**STATED GOAL A:**
In the blog post about the Day 5 poetry prompt, reproduce verbatim the passage starting with "I cannot say" and going on through "what it meant.".
**STATED GOAL B:**
According to the blog post about the Day 5 poetry prompt, how many lines long was the poem in the notebook?

>> Start PAGE EXTRACT

Tag: GloPoWriMo

  • That Evening Music Class

    This was the prompt on the NaPoWriMo website for Day 5:

    First, pick a notation from the first column below. Then, pick a musical genre from the second column. Finally, pick at least one word from the third column. Now write a poem that takes inspiration from your musical genre and notation, and uses the word or words you picked from the third column.

    I cannot say I completely followed the full instructions here. This was not because I did not want to follow the instructions. It was because it was not clear to me what it meant.

    Picking up 3 things from 3 columns seemed simple enough. I did that. I picked literally go nuts, folk song, and centaur.

    This time, instead of writing on thinkdeli where I have been writing for the past four days for GloPoWriMo, I wrote in my notebook. When I typed the poem into thinkdeli I rewrote it more concisely.

    In the notebook, the poem was 13 lines long. I made it 12 lines long on thinkdeli. I did this without removing any content details.

>> End PAGE EXTRACT
>> Start GIVEN INFORMATION

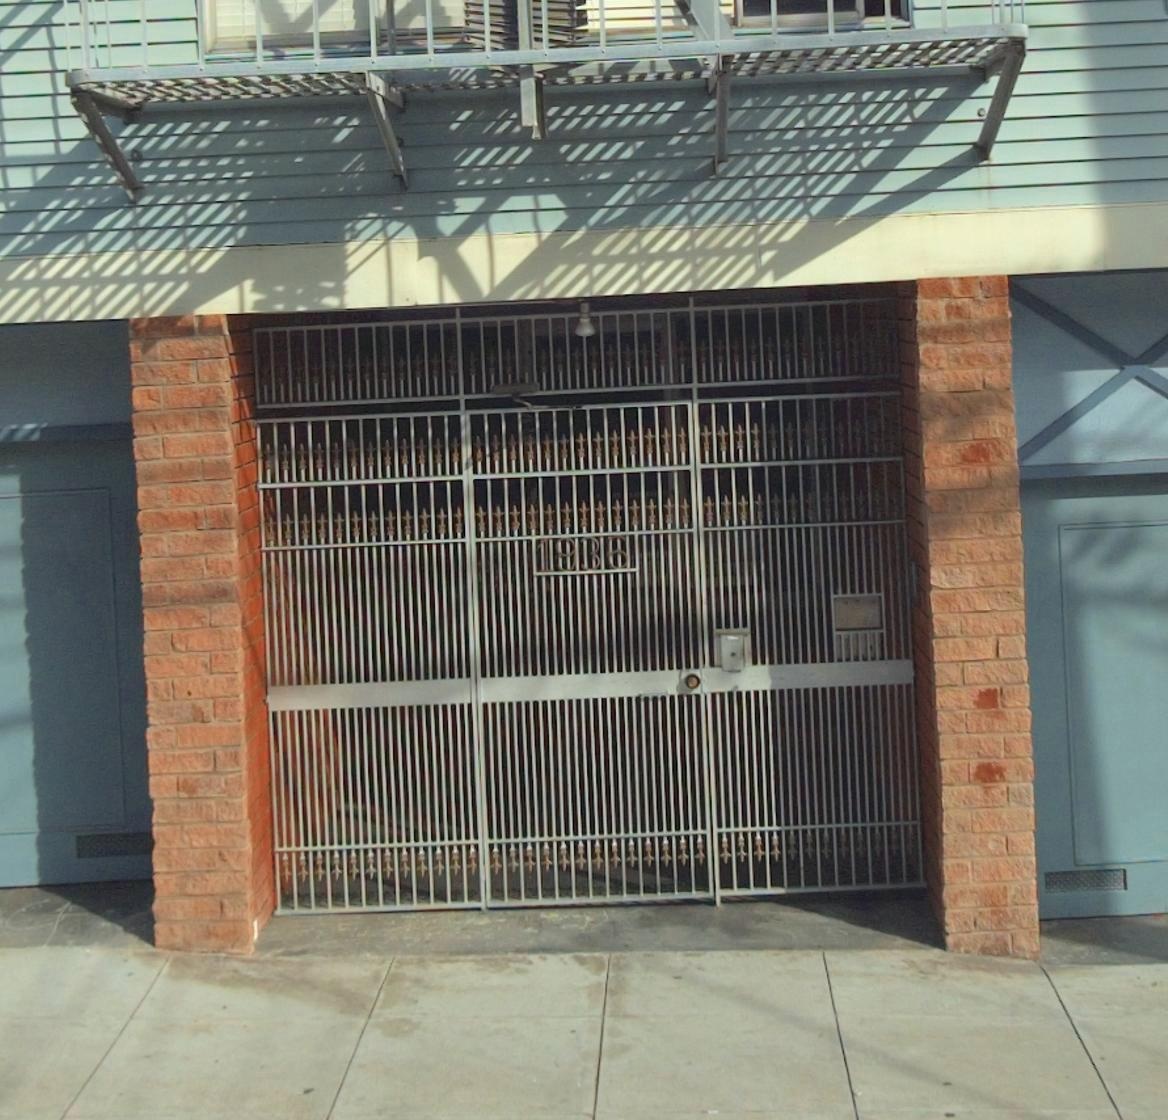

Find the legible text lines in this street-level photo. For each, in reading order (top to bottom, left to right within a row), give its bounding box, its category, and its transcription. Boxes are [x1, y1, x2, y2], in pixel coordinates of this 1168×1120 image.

[534, 533, 631, 574] StreetNumber: 1936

>> End GIVEN INFORMATION

**COMPLETE OUTPUT A:**
I cannot say I completely followed the full instructions here. This was not because I did not want to follow the instructions. It was because it was not clear to me what it meant.

**COMPLETE OUTPUT B:**
13 lines.